In retrospect I’m not sure such young ears should have heard certain lyrics but what the heck. He slept. I pirouetted around the lounge and that was about as good as it got really. “Alligator” was not an easy album to get into and then one day, as with all the best things, it just clicked. It’s not an album to dip into. Although tracks like “Lit Up” and “Daughters Of The Soho Riots” are worlds apart in tempo they share a sound; a vision and a lyricism that bites deep and stays there. I wish I could say the same for “Boxer”. Its individual tracks contain many highlights but songs sound unfinished in places and tail off hesitantly; the production has more clarity but less depth and as an album it doesn’t quite hang together as a whole.

That brings us to this then. This, I have little hesitation in saying, is one of my favourite albums of this year. It’s an album ludicrously packed with hooks to the extent that at first it just seems like a bunch of incongruous stuff thrown together but, to be honest, the more I play it the more it seems obvious that this is what should happen when the left-field goes mainstream and gets it right.

The production is again odd. It’s flat and I can’t make my mind up whether it’s lacking in detail or simply overwhelmed with it.

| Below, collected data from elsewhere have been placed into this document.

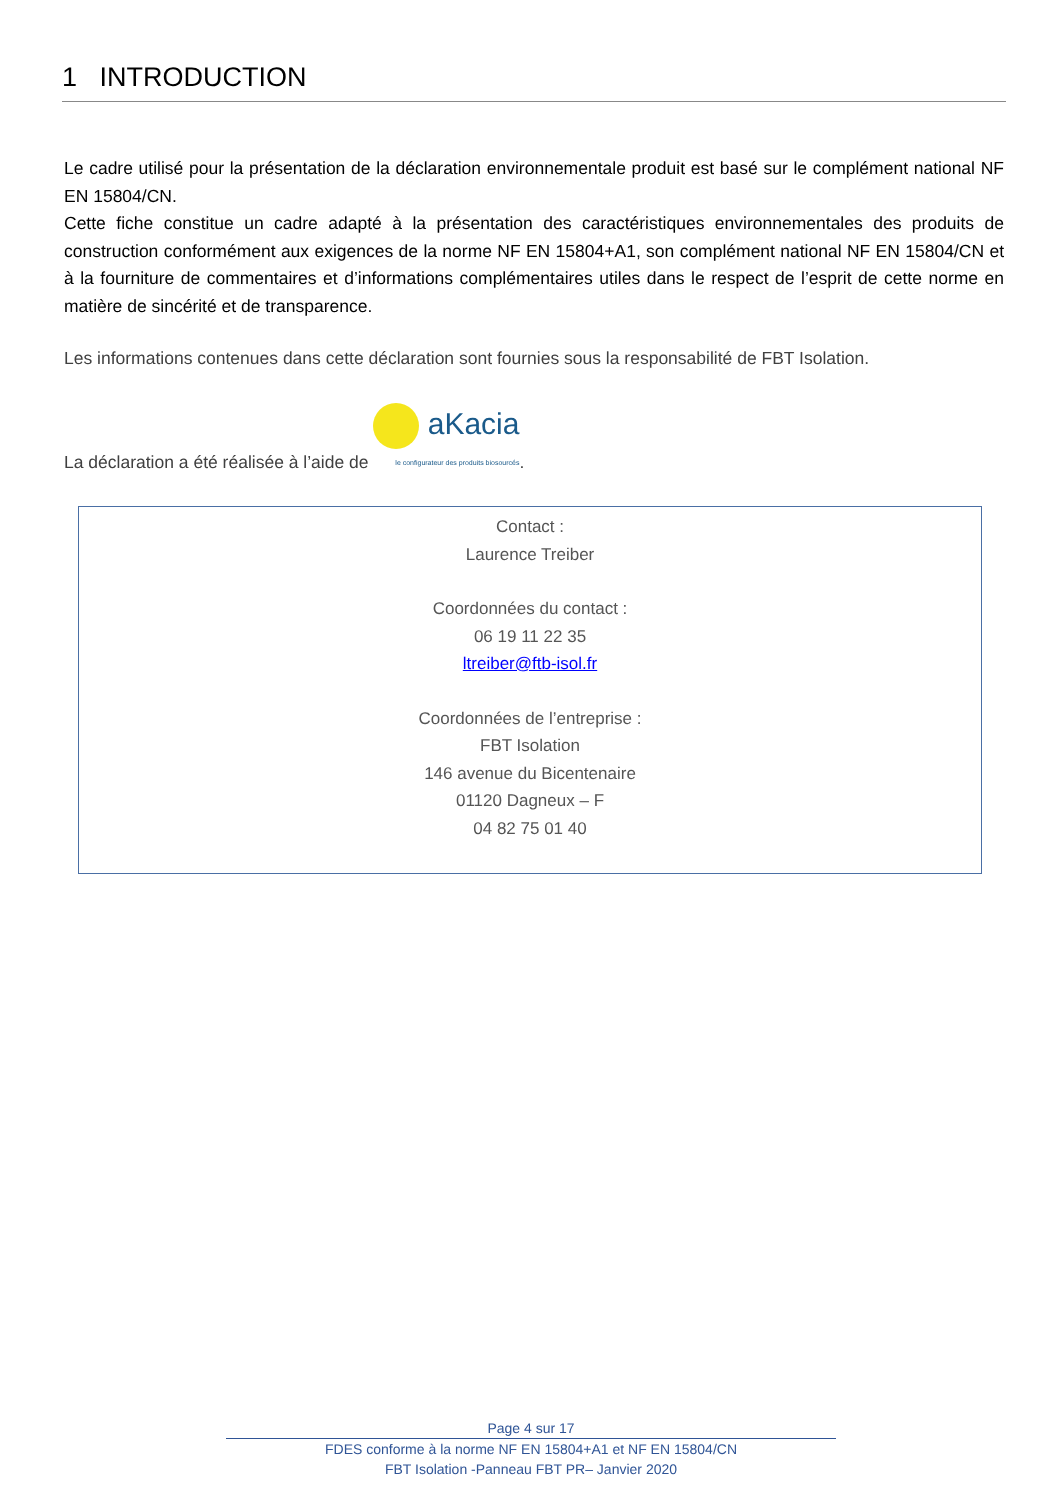1 INTRODUCTION
Le cadre utilisé pour la présentation de la déclaration environnementale produit est basé sur le complément national NF EN 15804/CN.
Cette fiche constitue un cadre adapté à la présentation des caractéristiques environnementales des produits de construction conformément aux exigences de la norme NF EN 15804+A1, son complément national NF EN 15804/CN et à la fourniture de commentaires et d’informations complémentaires utiles dans le respect de l’esprit de cette norme en matière de sincérité et de transparence.
Les informations contenues dans cette déclaration sont fournies sous la responsabilité de FBT Isolation.
La déclaration a été réalisée à l’aide de aKacia
le configurateur des produits biosourcés.
Contact :
Laurence Treiber
Coordonnées du contact :
06 19 11 22 35
ltreiber@ftb-isol.fr
Coordonnées de l’entreprise :
FBT Isolation
146 avenue du Bicentenaire
01120 Dagneux – F
04 82 75 01 40
Page 4 sur 17
FDES conforme à la norme NF EN 15804+A1 et NF EN 15804/CN
FBT Isolation -Panneau FBT PR– Janvier 2020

Either way ultimately it doesn’t stand in the way of the songs and that’s probably just as well because this is the best collection of songs The National have put together since “Alligator”. It’s much more of an album than “Boxer” but the highlights are probably even more.

“Terrible Love” is an odd starter with its apparently discordant guitars and jarring rhythms that never quite come together and yet never quite fall apart. As ever with The National I have no idea what it’s about and the lyrics are often bizarre – “I’m walking witb spiders” indeed – but really, who cares?

The first thing that strikes you, as with “Terrible Love”, is that its initially the tracks that don’t sound like The National that keep you coming back for more even when the ones that do don’t appear to be quite cutting it. Just as well really because over time you realise just how ludicrous that was. Sure, the likes of “Sorrow” and “Runaway” sound “like” the National but at this point in time they haven’t outstayed their welcome and frankly sounding like themselves is a good thing. I’m sure there may be a tipping point on that, and “Vanderlyle Crybaby Geeks” veers perilously close to parody, but we’re not there yet and if you can’t connect with the likes of “Conversation 16″ or “Little Faith” then just what sort of an emotional connection to rock music is it that you are looking for?

Am I over enthusing? Well, possibly. The aforementioned last track “Vanderlyle Crybaby Geeks” has another haunting melody but barely escapes soft rock triteness by the skin of its teeth with some epic repetition. Good that we stopped there or it might have ended in tears. Suffice to say I found myself on how The Triffids sounded when it all went wrong. If you know the reference then you’ll get the idea. Epic when it;s epic is fantastic. Epic when it tips over is sickly.

Ditto the much raved over “England”. Some would have this as the best thing they’ve ever done. I don’t think so. Is it good? Yes. Is it great? No. Two warning signs at the end of an album that restores your faith in the ability of music to not only reveal its charms upon repetition but whose charms are enhances by repetition.

Before I get too wary over those two tracks though perhaps better to dwell on “Anyone’s Ghost”, which would not have been out of place on “Alligator”; “Little Faith”, which is epic in all the right ways (phew) and the previously mentioned “Runaway” which possibly does stand as one of the finest things they’ve ever done. My take on it moved from slight to repetitive to haunting and epic over about three weeks. Suffice to say I kept on coming back to it. I already know that the same applies to this album as a whole.